Mercedes' George Russell believes that F1 stewards should show "a bit more common sense" when judging grid slot offenses as those that recently committed quite inadvertently by Esteban Ocon and Fernando Alonso.
Ocon was handed a five-second penalty in Bahrain for lining up on the grid slightly to the right of his grid slot markings, a minor transgression from which the Alpine charger gained nothing at the start of the race.
Unfortunately, the same issue happened to Alonso last weekend in Jeddah as a consequence of the Spaniard positioning his Aston Martin just a few centimeters to the left of his lateral grid box markings.
Given the limited visibility onboard F1's new-generation cars, in which drivers are sat low with a line of sight impaired by their car's larger tyres and wheelbrows, Russell suggests that drivers should be offered a bit more leeway by the stewards.
"It's incredibly difficult," commented the GPDA director. "We're sat so low and to put some perspective, we only see probably the top four or five inches of the tyre so you can't actually see the ground itself.
"We've got these big long yellow lines pointing out… I can't even see the yellow line, let alone the white lines determining your lateral position.
"It’s really, really tough so that's why I think in this regard we need to show a little bit more common sense."
Red Bull's Max Verstappen echoed Russell's view on the drivers' visibility constraints.
"The visibility is just really poor in the car, that is probably the main issue where you end up sometimes not fully correctly in your box," Verstappen said.
"It is painful when it happens but it's a bit the same with the white line with track limits. Sometimes you argue: did you gain anything going wide or not, going outside of it?
"I think at one point we do need a rule. It looks really silly if people start to take advantage of going really left and right but I don't know what we can do better."
"It's really difficult just to see where you’ve stopped," he said, admitting he even stopped earlier to be on the safe side."
Saudi Arabian Grand Prix winner Sergio Perez admitted to giving himself a bit of margin in jeddah relative to his grid slot's front marking.
"It's really difficult just to see where you’ve stopped," he said.
"In my opinion I just overdid it and I stopped too early, but you have no idea when you are in the car.
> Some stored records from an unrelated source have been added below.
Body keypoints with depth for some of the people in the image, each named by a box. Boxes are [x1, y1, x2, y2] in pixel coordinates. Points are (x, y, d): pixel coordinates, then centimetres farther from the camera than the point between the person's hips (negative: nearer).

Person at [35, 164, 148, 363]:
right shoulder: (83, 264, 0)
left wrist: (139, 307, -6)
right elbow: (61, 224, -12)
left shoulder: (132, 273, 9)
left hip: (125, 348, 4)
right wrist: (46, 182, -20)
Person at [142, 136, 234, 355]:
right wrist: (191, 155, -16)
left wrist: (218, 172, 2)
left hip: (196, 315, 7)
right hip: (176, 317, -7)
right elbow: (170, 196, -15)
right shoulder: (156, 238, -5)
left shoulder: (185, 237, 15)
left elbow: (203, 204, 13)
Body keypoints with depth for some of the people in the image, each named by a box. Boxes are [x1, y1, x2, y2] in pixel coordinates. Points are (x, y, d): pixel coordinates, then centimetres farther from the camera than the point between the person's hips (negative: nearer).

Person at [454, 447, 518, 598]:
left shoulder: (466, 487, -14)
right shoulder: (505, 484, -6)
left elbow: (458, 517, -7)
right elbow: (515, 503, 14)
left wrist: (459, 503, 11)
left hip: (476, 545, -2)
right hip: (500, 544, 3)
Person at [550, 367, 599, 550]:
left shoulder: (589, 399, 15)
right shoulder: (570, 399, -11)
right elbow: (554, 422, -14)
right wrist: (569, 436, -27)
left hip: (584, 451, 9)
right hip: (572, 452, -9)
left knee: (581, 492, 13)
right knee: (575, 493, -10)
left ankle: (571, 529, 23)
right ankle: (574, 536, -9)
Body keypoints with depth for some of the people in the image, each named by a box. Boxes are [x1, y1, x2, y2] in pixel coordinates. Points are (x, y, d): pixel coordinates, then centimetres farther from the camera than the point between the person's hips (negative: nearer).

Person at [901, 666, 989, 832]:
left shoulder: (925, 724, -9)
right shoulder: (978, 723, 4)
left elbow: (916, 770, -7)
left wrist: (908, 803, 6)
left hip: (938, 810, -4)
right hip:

You don't know if you went too far behind or too far forward.
"We need better visibility to be able to come up with a better idea than we currently have it. It's good that there is a rule in place, but at the same time sometimes it's like luck, to be honest, where you position yourself."
Alpine sporting director Alan Permane agrees that sanctioning a driver for positioning his car centimeters outside of its lateral grid slot markings is "harsh and unnecessary".
"I think what seems a little bit draconian is this new regulation of where the car has got to stop on the grid box," said Permane.
"No one is getting an advantage from being 10 centimetres over on one side or the other side. I don't quite really see why.
"And they're free to paint the grid boxes as wide as they want, there doesn't seem to be regulation for that.
"I don't know if that'll be reviewed, but giving people penalties for having their wheels over in a car where the drivers can't see those lines – they can see them as they come up and then as they get close to them, they just disappear – it feels harsh, it feels unnecessary.
"Esteban today, he's been concentrating on it of course all week. He said he got to the grid today and he had no idea where he was. He said you cannot see, you don't know at all. It's a strange one."
Permane expects the subject to be tabled at the next meeting of F1's sporting advisory committee.
"I'm sure we will, we've got a meeting later this week, we can bring it up."